Extend scalar_rule to handle broadcast
As a follow up to https://github.com/FluxML/NNlib.jl/pull/257 and https://github.com/FluxML/NNlib.jl/pull/258,
I wish the @scalar_rule macro could be extended with an optional keyword argument so that it also defines
the broadcasted version of a rule, so something like
@scalar_rule tanh(x) 1 - Ω^2 broadcast=true
I would have attempted a PR, but I quickly realized that this above my very very little macro expertise :(
Maybe also a map=true option for map(f, x...)?
This would be one way to implement https://github.com/JuliaDiff/ChainRules.jl/issues/222 and probably a pretty decent one.
It does contribute to making @scalar_rule kind of extra good.
LIke premium way of declaring things with extra bonus stuff.
but that would also be the case for other things being discussed like #246
I think we should probably have a seperate macro, which @scalar_rule would call.
Something like @declare_higher_order_function_rules, (or maybe @declare_functional_rules so as to not to confuse with higher order derivatives)
so that it can also be triggered directly, for things that were not declared by @scalar_rule.
I don't even think we need to have it as an optional thing.

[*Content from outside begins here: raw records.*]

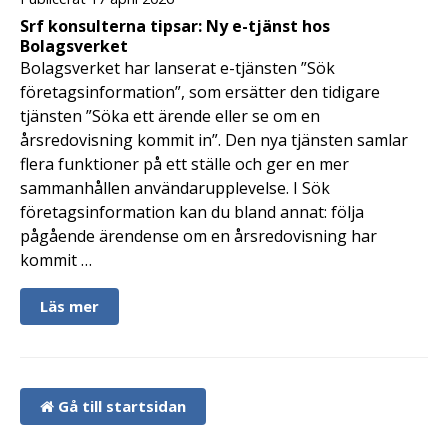
Srf konsulterna tipsar: Ny e-tjänst hos
Bolagsverket
Bolagsverket har lanserat e-tjänsten ”Sök
företagsinformation”, som ersätter den tidigare
tjänsten ”Söka ett ärende eller se om en
årsredovisning kommit in”. Den nya tjänsten samlar
flera funktioner på ett ställe och ger en mer
sammanhållen användarupplevelse. I Sök
företagsinformation kan du bland annat: följa
pågående ärendense om en årsredovisning har
kommit …
Läs mer
Gå till startsidan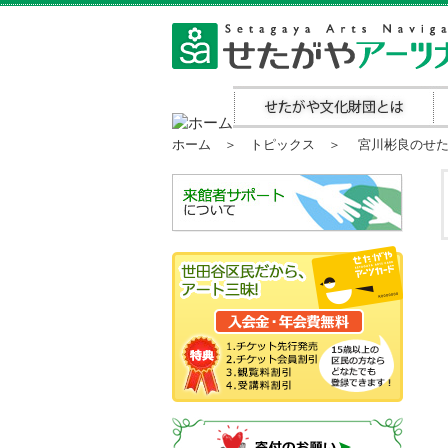
ホーム
＞
トピックス
＞ 宮川彬良のせたが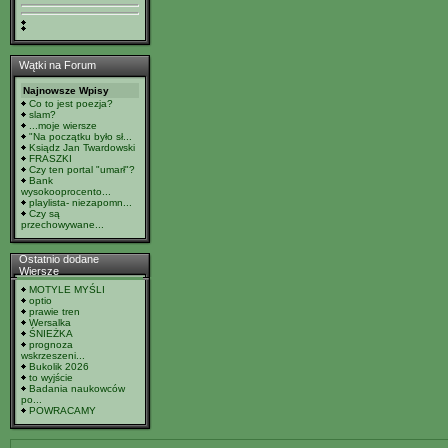
Wątki na Forum
Najnowsze Wpisy
Co to jest poezja?
slam?
...moje wiersze
"Na początku było sł...
Ksiądz Jan Twardowski
FRASZKI
Czy ten portal "umarł"?
Bank
wysokooprocento...
playlista- niezapomn...
Czy są
przechowywane...
Ostatnio dodane
Wiersze
MOTYLE MYŚLI
optio
prawie tren
Wersalka
ŚNIEŻKA
prognoza
wskrzeszeni...
Bukolik 2026
to wyjście
Badania naukowców
po...
POWRACAMY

We should just always do it when it makes sense. (If we find out that we are wrong later we can change that.)
xref #68
If I got this right, when you define a rule via @scalar_rule, it does not get applied when you broadcast that function?
If I got this right, when you define a rule via @scalar_rule, it does not get applied when you broadcast that function?
That is incorrect.
Zygote sometimes doesn't apply rules for broadcast (of either rrule, @scalar_rule or even ZygoteRules.@adjoint) because it switches to forwards mode using ForwardDiff.jl which doesn't support extensible rules of any kind.

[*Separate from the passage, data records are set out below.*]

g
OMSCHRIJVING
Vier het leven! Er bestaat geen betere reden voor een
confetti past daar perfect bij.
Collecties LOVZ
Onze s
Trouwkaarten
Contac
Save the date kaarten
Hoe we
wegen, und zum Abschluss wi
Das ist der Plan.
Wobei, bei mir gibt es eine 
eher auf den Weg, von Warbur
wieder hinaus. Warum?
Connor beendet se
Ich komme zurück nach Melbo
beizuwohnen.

This is unrelated to this issue.
This issue is proposing that @scalar_rule would automatically generate rrule(::Base.broadcasted, ::f, args...) and similar for forwards mode.
It is less clear that this is a good idea vs just bringing in a general solution now that we have all the parts: like https://github.com/JuliaDiff/Diffractor.jl/pull/68
@scalar_rule now defines derivatives_given_output which seems like a good way to implement both broadcasting and things like sum(f, x).
One question is whether it should do more to help with this, perhaps by flagging some functions as cheap enough to do twice.
By default that derivatives_given_output wants both x and y = f.(x), and thus the simples broadcasting rule defined using it must be un-fused, i.e. must store y even when you calculate z = g.(f.(x)) forwards. If you know both that the rule for f doesn't need its output, and that the rule for g doesn't need its input, then you could avoid storing y, but that seems tricky to check, and rare. Alternatively, if you know that f is very cheap, then you might prefer to re-calculate it, in order to fuse. I think that's true for +,-,*,conj which are easy to hard-wire. How many other functions are like that?